Right from the start we are given hints that Smurov is sub-
consciously homosexual. His descriptions of women are grotesque,
whereas even the memory of an old male university friend leaves
him with a 'knowing, faintly dreamy expression' (p.20). When he
intercepts somebody's letter it describes him as a homosexual who
chooses to admire women he hardly knows, confident that 'he will
not be compelled to perform that which he is neither capable nor
desirous of performing with any lady, even if she were Cleopatra
herself' (p.86). Everything we read in the letter confirms what
we already suspect about Smurov. He makes one last clumsy assault
on Vanya, is repulsed, and takes himself off, completely

The story ends with two brief episodes. In the first Matilda's
husband turns up again, begs his forgiveness, and offers him a
well paid job. In the second Smurov tells us how happy he is -
and in doing so reveals that he is not: 'What more can I do to
prove it, how to proclaim that I am happy? Oh, to shout it so
that all of you believe me at last, you cruel, smug people'
(p.103). Both passages are further lies on Smurov's part: the
first is a fantasy of wish-fulfilment which incidentally confirms
Smurov's sexual orientation. When the husband accosts him Smurov
'feels an odd weakness' (p.100) and hides girlishly behind a
bunch of flowers he is carrying, pretending to be angry. 'I
pouted a little while longer. All along I had to restrain a
desire to say something nice' (p.101).

His final statement has all the characteristics of the Gogolian
or the Dostoyevskian tale - a first person narrator who is at the
borders of sanity, disorientation, and self-deception. 'I am
invulnerable ... what do I care if she marries another?' (p.103).
This is a close echo of Gogol's diary-keeping madman - 'Didn't
go to the office today. To hell with them! No my friends, you
won't tempt me now." - or of Dostoyevski's underground man - 'The
swine! It isn't as if I can spare seven roubles. Perhaps they'll
think ... Oh hell! I don't grudge seven roubles! I'll leave this
minute! But of course I stayed.'

This is a dazzlingly clever manipulation of the first and third
person narrative modes. Even when, early on in the story, the
reader has guessed that Smurov is himself the narrator, Nabokov
plays amusingly with the device by posing an artificial
difficulty to himself as author. At one point of Smurov's
narrative a secondary character arrives at a gathering and asks
to be introduced to everyone. This would seem certain to expose
the identity of the narrator, but Nabokov sidesteps the trap he
has set himself - and does so with a literary double somersault
by having the character *recognise* just Smurov, greet him
'palpating Smurov's arms and shoulders' (p.70) and then pass on
to the others - allowing Smurov to stay within his fictional
'cover' and Nabokov to maintain the narrative logic.

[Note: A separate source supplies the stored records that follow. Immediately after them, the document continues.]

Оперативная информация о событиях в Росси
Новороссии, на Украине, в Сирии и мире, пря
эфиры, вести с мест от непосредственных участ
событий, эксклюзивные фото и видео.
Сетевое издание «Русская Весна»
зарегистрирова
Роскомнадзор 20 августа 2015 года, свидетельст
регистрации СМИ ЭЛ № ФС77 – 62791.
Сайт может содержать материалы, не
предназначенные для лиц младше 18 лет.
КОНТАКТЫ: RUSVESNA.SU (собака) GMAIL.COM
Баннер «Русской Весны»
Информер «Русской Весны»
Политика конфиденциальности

Smurov all along claims that he is a complex personality, a
mystery to others, a multiplicity of masks. But the truth, which
we can extract from his own account, is that he is a seedy,
shabby individual, a small-minded petty thief who is grossly
insensitive and terminally self-absorbed. What Nabokov has done
is devise strategies for having a first person narrator condemn
himself by his own account whilst giving the reader the pleasure
of slowly making this discovery - what Wayne Booth call 'Secret
communion of the author and reader behind the narrator's back'
[*The Rhetoric of Fiction*, p.300]. And no matter how early in
the story it is made, we enjoy the amusement of the grotesquely
embarrassing situations the narrator creates for himself. If we
see Smurov as a precursor of Kimbote, it is interesting to note
how early in his *oeuvre* Nabokov was manipulating and developing
the possibilities of the first person narrative mode.